Filosoof Jannah Loontjens kreeg kritiek omdat ze in haar roman personages opvoert die een andere huidskleur en achtergrond hebben dan de schrijver. Ze legt uit waarom deze ‘omgekeerde identiteitspolitiek’ desastreus is.
Onlangs verscheen mijn roman Wie weet, een boek waarin ik negen verschillende vertelstemmen opvoer. Het verhaal speelt zich af in Amsterdam, beginnend op de dag van de aanslag op Charlie Hebdo en eindigend op de avond erna, waarop er een protestmars van de Vijzelgracht naar de Dam wordt gehouden. Aangezien het boek zich in het Amsterdam van nu afspeelt, werd de diversiteit die deze stad kleurt vanzelf deel van het boek. Een van de vertellers is een tiener, er zijn een opa, een rijke witte man, een Marokkaanse Amsterdammer die in de beveiliging werkt, een homoseksuele bioloog, een vrouw met een Somalische achtergrond die bij een bank werkt, twee docenten die aan de Universiteit van Amsterdam werken, en enkele studenten, onder wie ook een meisje van Marokkaanse afkomst.
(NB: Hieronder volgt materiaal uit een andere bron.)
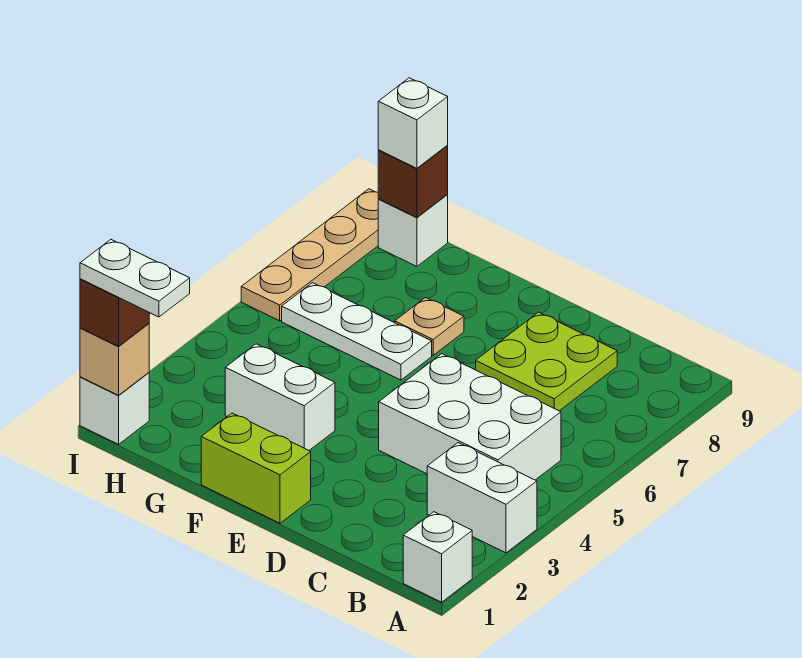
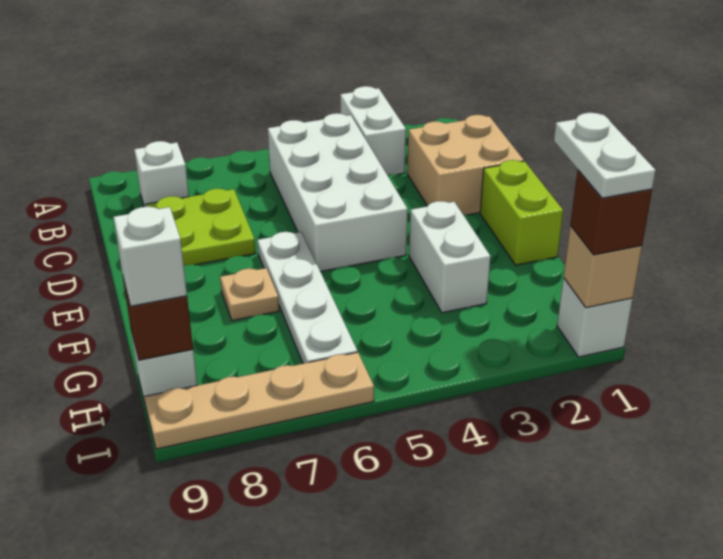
white 1x1 brick [403,512,472,602] -> white 1x1 brick moved to [134,141,189,207]
white 2x3 brick [379,354,561,480] -> white 2x4 brick [268,113,408,272]
none -> tan 2x2 brick [407,115,524,215]
white 1x3 plate [282,283,432,380] -> white 1x4 plate [257,232,357,364]

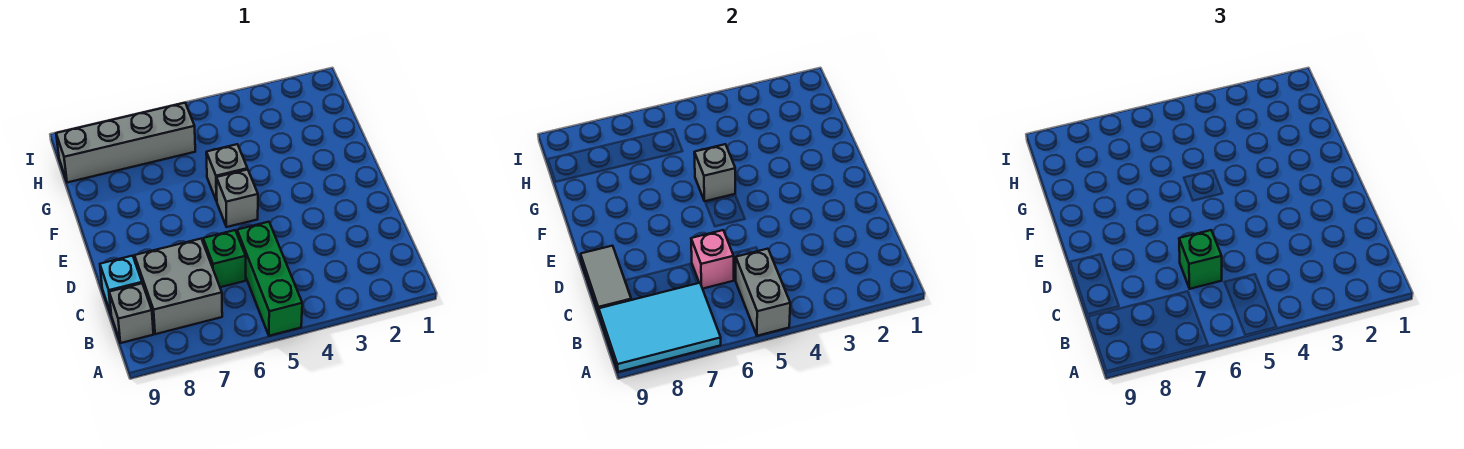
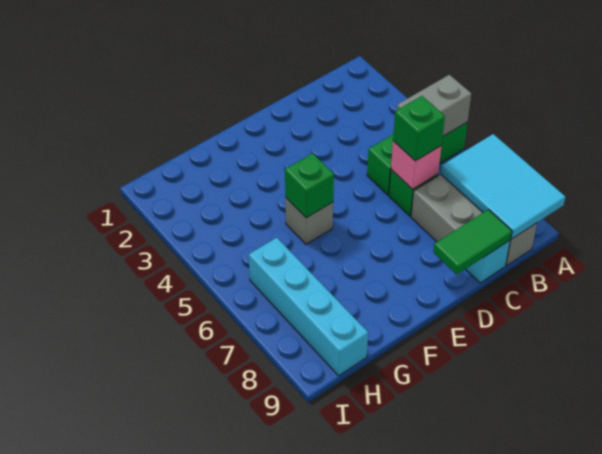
grey 1x2 tile [581,246,631,313] -> green 1x2 tile [433,210,512,274]
grey 1x1 brick [216,169,258,227] -> none
grey 1x1 brick [694,144,735,201] -> green 1x1 brick [285,153,334,218]
grey 1x4 brick [56,103,195,183] -> cyan 1x4 brick [249,238,368,376]

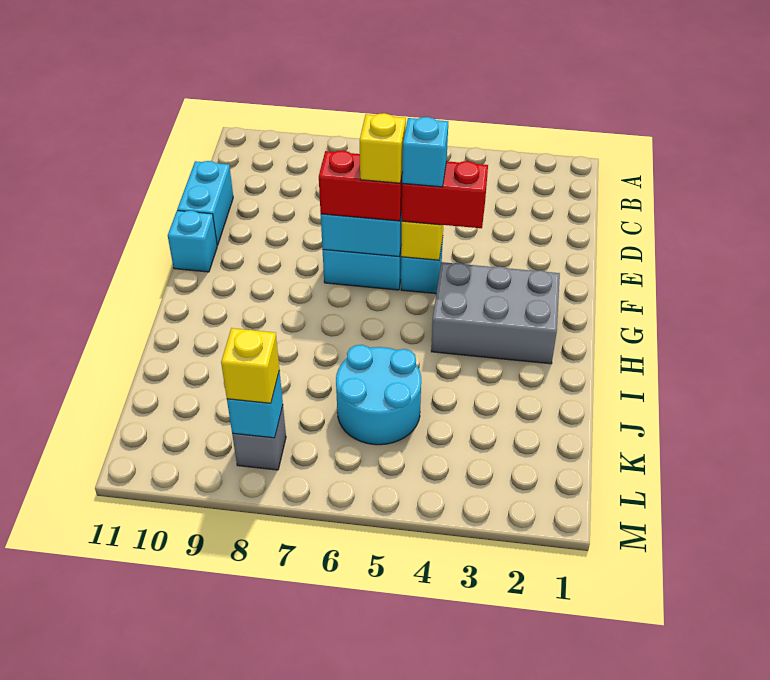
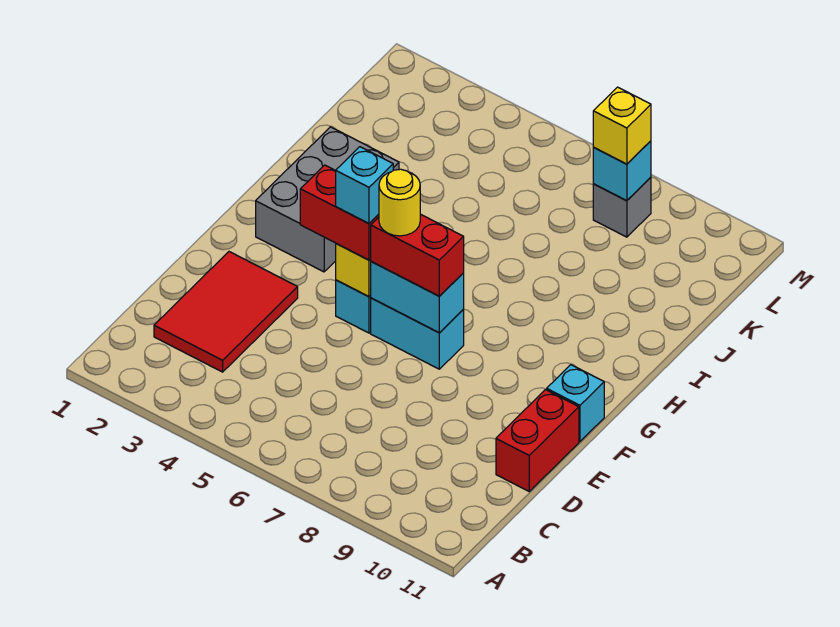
none -> red 2x3 tile [154,252,298,372]
cyan 1x2 brick [177,161,233,246] -> red 1x2 brick [496,390,579,491]
yellow 1x1 brick [360,113,406,183] -> yellow 1x1 round brick [379,169,420,236]
grey 2x3 brick [431,262,560,364] -> grey 2x3 brick turned to [256,127,399,272]
cyan 2x2 round brick [336,345,421,445] -> none

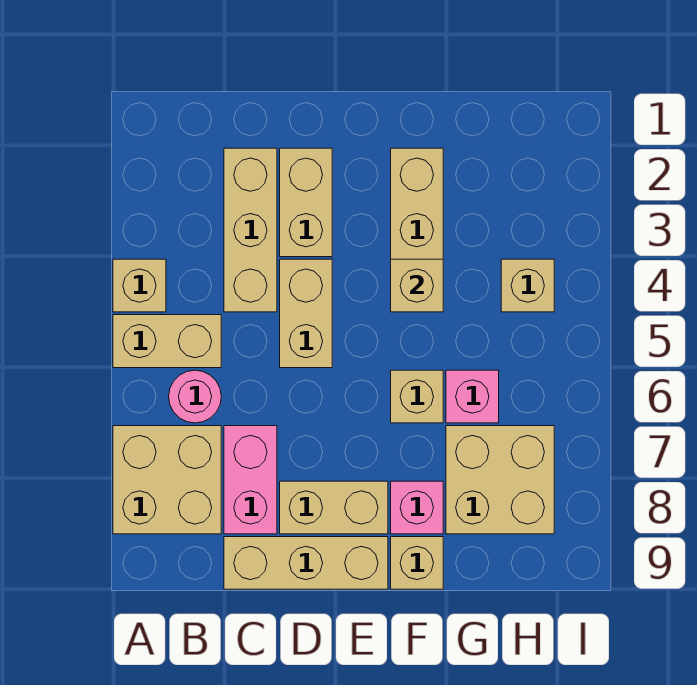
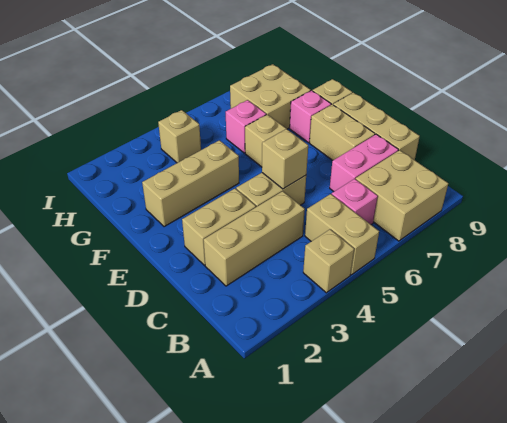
pink 1x1 round brick [169,370,221,423] -> pink 1x1 brick [332,179,378,224]
tan 1x1 brick [391,259,443,312] -> tan 1x1 brick moved to [262,129,308,189]

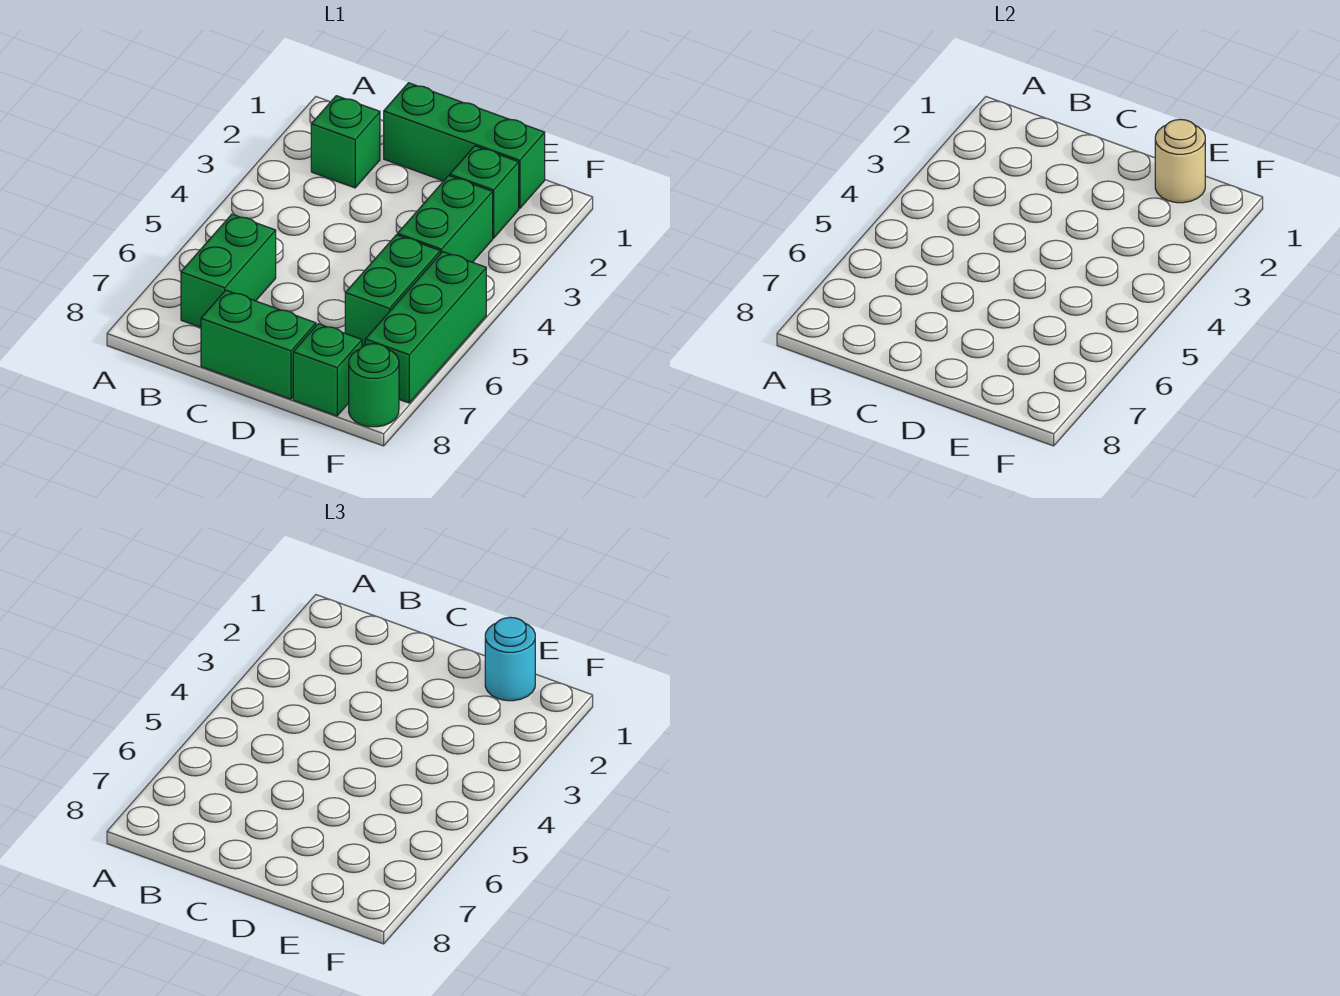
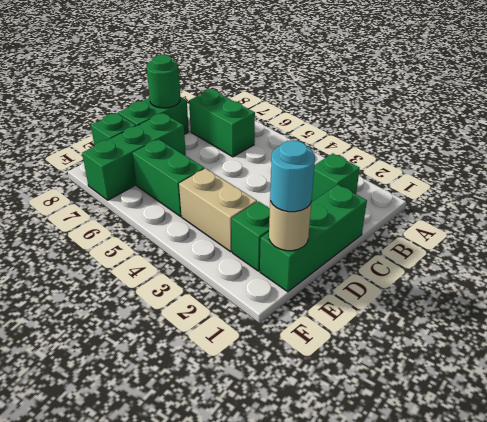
green 1x2 brick [398,176,493,262] -> tan 1x2 brick [179,169,257,252]
green 1x3 brick [365,252,486,403] -> green 1x3 brick turned to [82,113,186,200]
green 1x1 round brick [349,344,399,427] -> green 1x1 round brick moved to [147,55,180,108]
Tekst loopt door onder afbeelding
Beeld: HH/Paul Van Riel
Rond het verschijnen van dit boek kreeg ik commentaar op mijn veronderstelde arrogantie: hoe durfde ik als witte geprivilegieerde schrijver me de stem van minderheden toe te eigenen? Door een Somalische in mijn roman aan het woord te laten zou ik een patroon bevestigen van eeuwenlange overheersing van de witte mens, die de Ander niet alleen onderdrukt, maar zich ook nog gemachtigd voelt om voor die ander te spreken. Degenen die reageerden hadden mijn boek nog niet gelezen, maar gingen af op opmerkingen óver de roman. Toch trok ik het me bijzonder aan.